> _Task to carry out_:
Word for word, restate the entries that follow.

Input data: Begin

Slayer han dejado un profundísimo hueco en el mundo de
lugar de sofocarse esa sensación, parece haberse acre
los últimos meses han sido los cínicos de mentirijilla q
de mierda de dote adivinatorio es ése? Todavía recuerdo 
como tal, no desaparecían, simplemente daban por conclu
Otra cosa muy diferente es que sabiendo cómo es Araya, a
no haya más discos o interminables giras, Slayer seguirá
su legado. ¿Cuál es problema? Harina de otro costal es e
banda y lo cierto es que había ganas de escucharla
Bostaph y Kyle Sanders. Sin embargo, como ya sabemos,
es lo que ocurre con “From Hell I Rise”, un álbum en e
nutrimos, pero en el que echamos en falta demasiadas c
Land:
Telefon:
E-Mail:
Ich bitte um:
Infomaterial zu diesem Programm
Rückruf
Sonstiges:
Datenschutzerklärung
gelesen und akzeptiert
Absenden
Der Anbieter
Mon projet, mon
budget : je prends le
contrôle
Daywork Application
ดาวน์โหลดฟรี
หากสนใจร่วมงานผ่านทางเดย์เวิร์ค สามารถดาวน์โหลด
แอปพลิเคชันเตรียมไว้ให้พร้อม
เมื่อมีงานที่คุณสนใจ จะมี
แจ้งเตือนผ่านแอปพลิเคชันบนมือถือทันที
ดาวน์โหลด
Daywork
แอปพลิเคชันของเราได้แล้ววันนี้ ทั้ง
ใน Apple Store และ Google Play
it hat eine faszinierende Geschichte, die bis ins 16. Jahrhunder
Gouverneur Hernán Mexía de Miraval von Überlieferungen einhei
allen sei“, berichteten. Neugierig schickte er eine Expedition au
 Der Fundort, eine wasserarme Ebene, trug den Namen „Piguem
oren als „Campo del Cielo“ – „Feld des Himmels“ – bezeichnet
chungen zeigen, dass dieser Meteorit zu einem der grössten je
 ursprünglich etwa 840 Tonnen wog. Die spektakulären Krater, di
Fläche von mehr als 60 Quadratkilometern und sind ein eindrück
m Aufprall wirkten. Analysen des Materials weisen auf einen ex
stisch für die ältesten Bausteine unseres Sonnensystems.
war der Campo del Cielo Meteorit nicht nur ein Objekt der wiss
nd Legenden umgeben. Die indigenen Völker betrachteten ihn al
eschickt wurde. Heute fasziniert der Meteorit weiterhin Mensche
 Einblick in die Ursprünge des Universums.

Input data: End

> _Output of the exercise_:
Slayer han dejado un profundísimo hueco en el mundo de
lugar de sofocarse esa sensación, parece haberse acre
los últimos meses han sido los cínicos de mentirijilla q
de mierda de dote adivinatorio es ése? Todavía recuerdo 
como tal, no desaparecían, simplemente daban por conclu
Otra cosa muy diferente es que sabiendo cómo es Araya, a
no haya más discos o interminables giras, Slayer seguirá
su legado. ¿Cuál es problema? Harina de otro costal es e
banda y lo cierto es que había ganas de escucharla
Bostaph y Kyle Sanders. Sin embargo, como ya sabemos,
es lo que ocurre con “From Hell I Rise”, un álbum en e
nutrimos, pero en el que echamos en falta demasiadas c
Land:
Telefon:
E-Mail:
Ich bitte um:
Infomaterial zu diesem Programm
Rückruf
Sonstiges:
Datenschutzerklärung
gelesen und akzeptiert
Absenden
Der Anbieter
Mon projet, mon
budget : je prends le
contrôle
Daywork Application
ดาวน์โหลดฟรี
หากสนใจร่วมงานผ่านทางเดย์เวิร์ค สามารถดาวน์โหลด
แอปพลิเคชันเตรียมไว้ให้พร้อม
เมื่อมีงานที่คุณสนใจ จะมี
แจ้งเตือนผ่านแอปพลิเคชันบนมือถือทันที
ดาวน์โหลด
Daywork
แอปพลิเคชันของเราได้แล้ววันนี้ ทั้ง
ใน Apple Store และ Google Play
it hat eine faszinierende Geschichte, die bis ins 16. Jahrhunder
Gouverneur Hernán Mexía de Miraval von Überlieferungen einhei
allen sei“, berichteten. Neugierig schickte er eine Expedition au
 Der Fundort, eine wasserarme Ebene, trug den Namen „Piguem
oren als „Campo del Cielo“ – „Feld des Himmels“ – bezeichnet
chungen zeigen, dass dieser Meteorit zu einem der grössten je
 ursprünglich etwa 840 Tonnen wog. Die spektakulären Krater, di
Fläche von mehr als 60 Quadratkilometern und sind ein eindrück
m Aufprall wirkten. Analysen des Materials weisen auf einen ex
stisch für die ältesten Bausteine unseres Sonnensystems.
war der Campo del Cielo Meteorit nicht nur ein Objekt der wiss
nd Legenden umgeben. Die indigenen Völker betrachteten ihn al
eschickt wurde. Heute fasziniert der Meteorit weiterhin Mensche
 Einblick in die Ursprünge des Universums.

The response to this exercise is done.